§ **Available data**
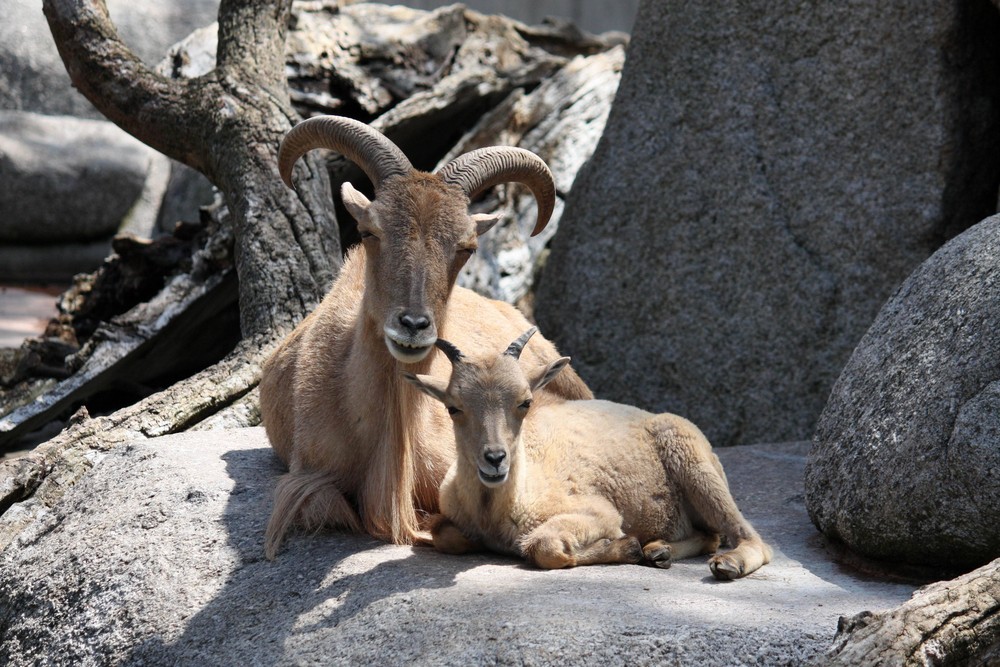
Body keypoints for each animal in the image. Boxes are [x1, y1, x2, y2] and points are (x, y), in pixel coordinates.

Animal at [406, 328, 772, 580]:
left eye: (525, 402)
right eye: (453, 407)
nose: (495, 460)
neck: (495, 509)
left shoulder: (597, 512)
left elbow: (545, 547)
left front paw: (626, 546)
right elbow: (443, 535)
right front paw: (637, 548)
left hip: (694, 465)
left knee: (750, 538)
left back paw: (726, 563)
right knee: (710, 536)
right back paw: (660, 550)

§ **Problem to solve**
In your answer, give every line of the listing above exactly, and do not include the images.

§ **Written solution**
Body keypoints for each animal in the image. Boxes are [x1, y1, x2, y2] and points are (x, y), in pixel coordinates.

Animal at [406, 328, 772, 580]:
left eye: (525, 402)
right eye: (453, 407)
nose: (495, 460)
neck: (495, 509)
left shoulder: (597, 512)
left elbow: (545, 547)
left front paw: (626, 546)
right elbow: (443, 535)
right front paw: (637, 548)
left hip: (694, 465)
left knee: (750, 538)
left back paw: (726, 563)
right knee: (710, 536)
right back paw: (660, 550)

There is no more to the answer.